“Warga sini tahu sejarah kereta ini dan selalu menjaganya. Rasanya kecil kemungkinan pelakunya berasal dari warga sekitar,” katanya.
Darmawan menambahkan, pemerintah desa akan berkoordinasi dengan Dinas Pariwisata dan Kebudayaan terkait langkah restorasi agar kondisi kereta dapat dikembalikan seperti semula tanpa menghilangkan nilai sejarah yang dimilikinya.
Sementara itu, Kasun Kandat Samuji menjelaskan, kereta tersebut lebih dikenal masyarakat sebagai Titian Mbah Glinding.
Berdasarkan cerita turun-temurun, titian itu merupakan kendaraan yang digunakan oleh Bupati pertama Kediri pada masa pemerintahan yang masih berkaitan dengan era Pangeran Diponegoro.
Menurutnya, kendaraan tersebut dahulu ditarik menggunakan kerbau putih dan dimanfaatkan sebagai sarana transportasi.
Awalnya kereta berada di lokasi lain sebelum akhirnya dipindahkan ke lokasi saat ini dan tetap dipertahankan sebagai salah satu peninggalan sejarah desa.
“Ini peninggalan yang sangat berharga bagi Desa Kandat. Dulu sempat akan diminta untuk dipindahkan ke cagar budaya, tetapi dipertahankan agar tetap berada di desa ini,” jelas Samuji.
Ia mengatakan, aksi vandalisme seperti ini baru pertama kali terjadi.
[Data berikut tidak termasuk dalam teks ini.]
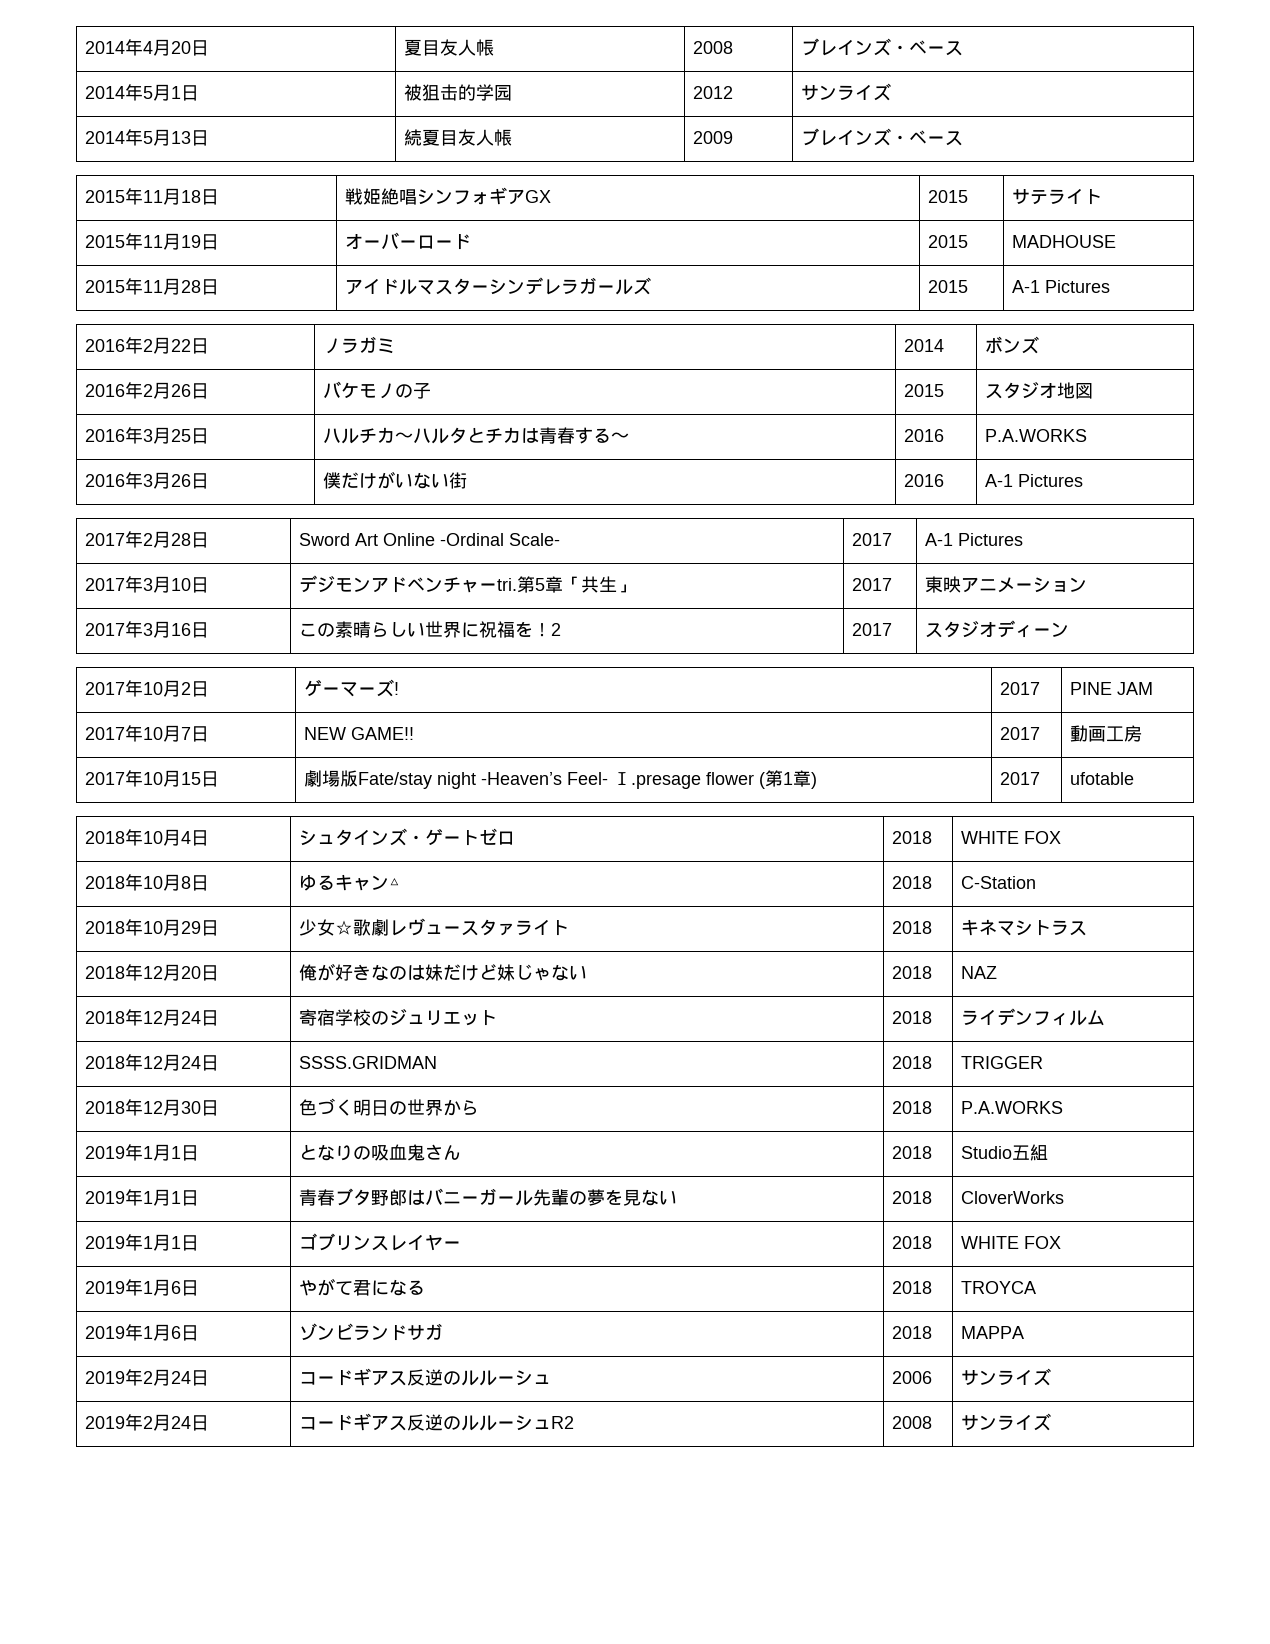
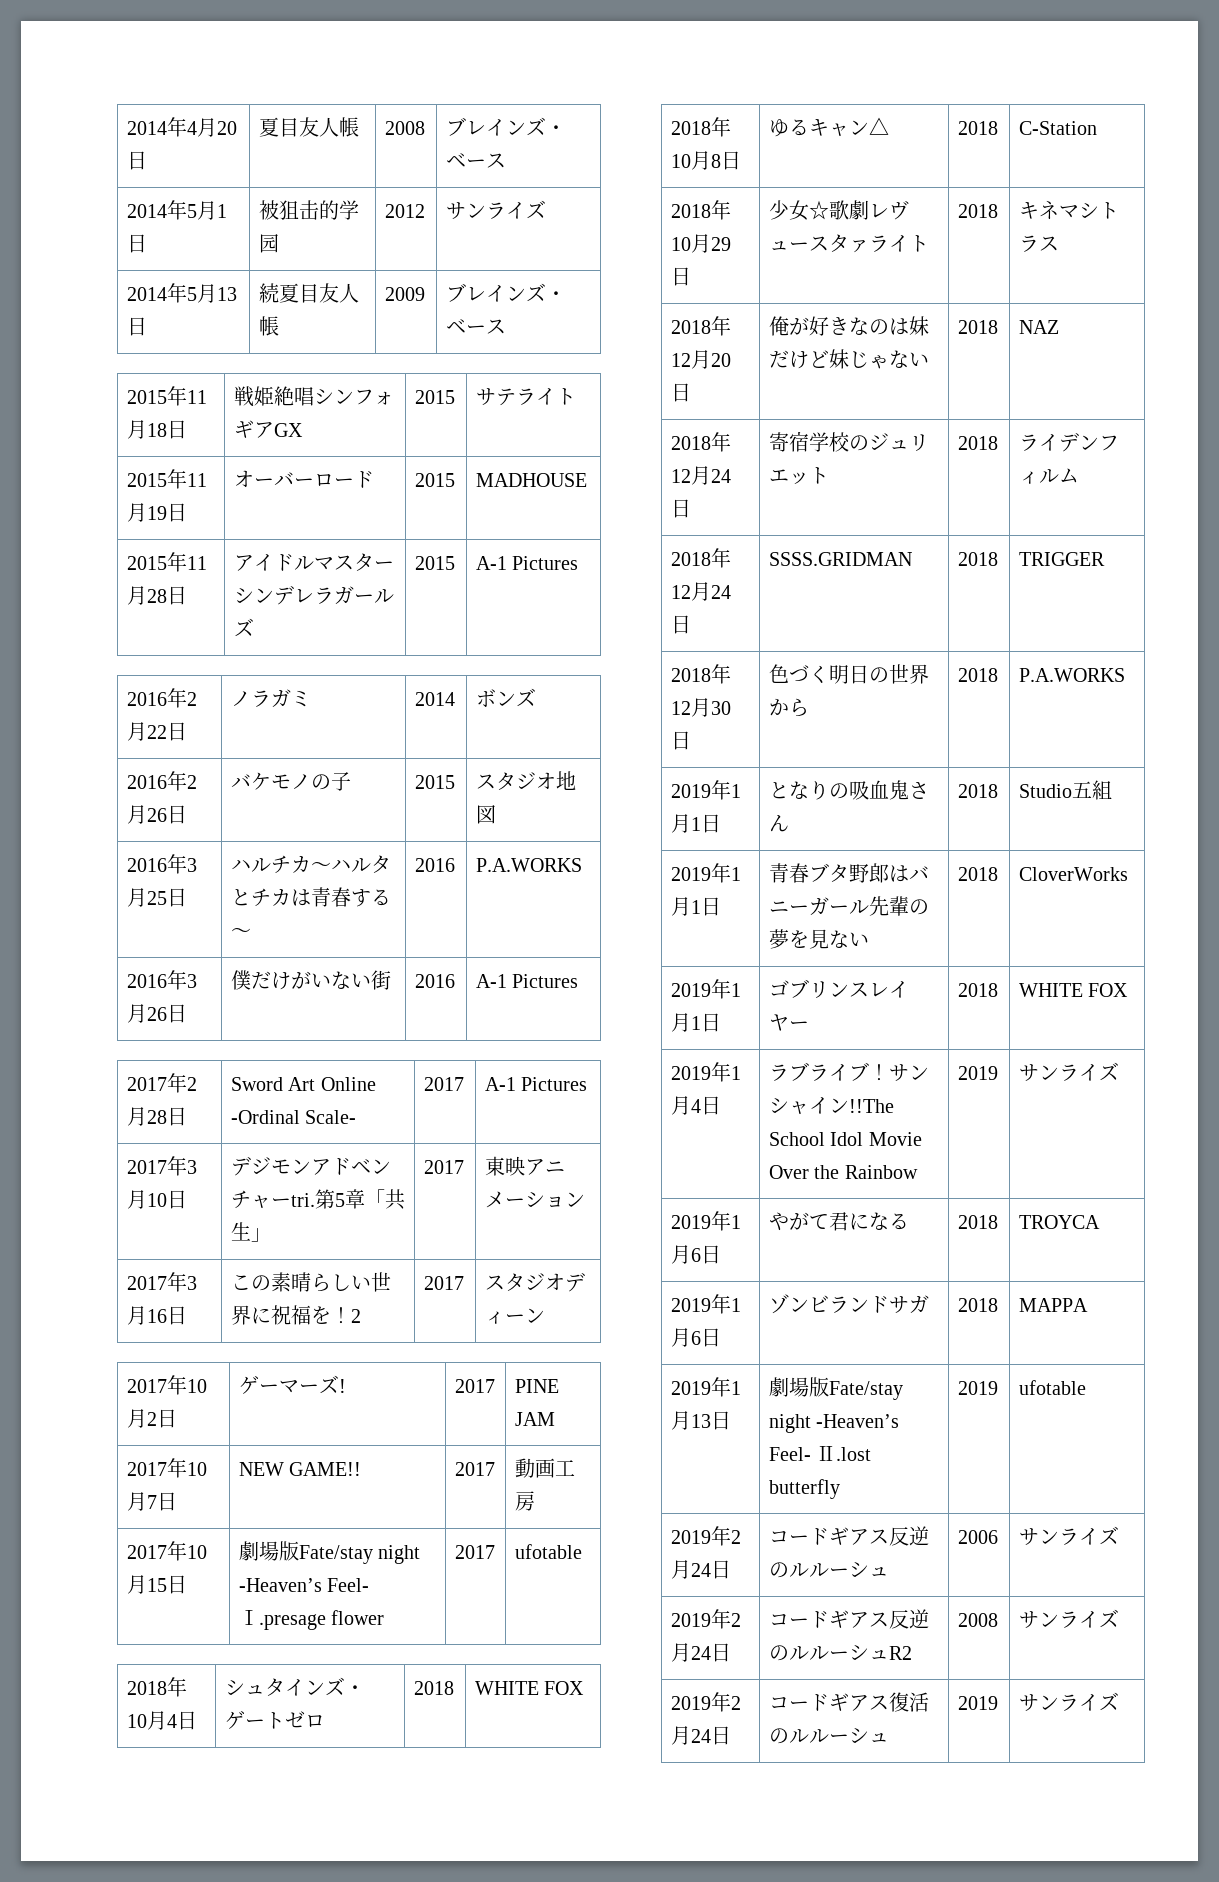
[759,770,818,789] (第1章) -> (385, 1617) none
(1062, 1242) none -> [670,1062,741,1082] [670,1096,721,1115] [768,1062,929,1081] [768,1097,894,1115] [768,1132,922,1146] [768,1165,918,1179] [957,1066,998,1080] [1018,1062,1119,1081] // 2019年1月4日 | ラブライブ！サンシャイン!!The School Idol Movie Over the Rainbow | 2019 | サンライズ
(1025, 1332) none -> [670,1377,741,1397] [670,1411,731,1430] [768,1377,903,1400] [768,1414,900,1433] [768,1446,872,1461] [768,1479,840,1499] [957,1381,998,1395] [1018,1380,1086,1395] // 2019年1月13日 | 劇場版Fate/stay night -Heaven’s Feel- Ⅱ.lost butterfly | 2019 | ufotable
(1052, 1422) none -> [670,1692,741,1712] [670,1726,731,1745] [768,1692,929,1712] [768,1728,889,1744] [957,1696,998,1710] [1018,1692,1119,1711] // 2019年2月24日 | コードギアス復活のルルーシュ | 2019 | サンライズ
Karena itu, pemerintah desa berharap pelaku segera terungkap agar peristiwa serupa tidak kembali terulang.
Selain memiliki nilai sejarah, situs Titian Mbah Glinding juga kerap didatangi peziarah dari berbagai daerah.
Warga mengaku sesekali menemukan pengunjung yang datang membawa dupa maupun sesaji sebagai bentuk penghormatan terhadap tokoh yang diyakini berkaitan dengan sejarah berdirinya Desa Kandat.
Hingga berita ini ditulis, polisi masih terus melakukan penyelidikan untuk mengungkap pelaku vandalisme sekaligus mengumpulkan barang bukti yang ditemukan di lokasi kejadian.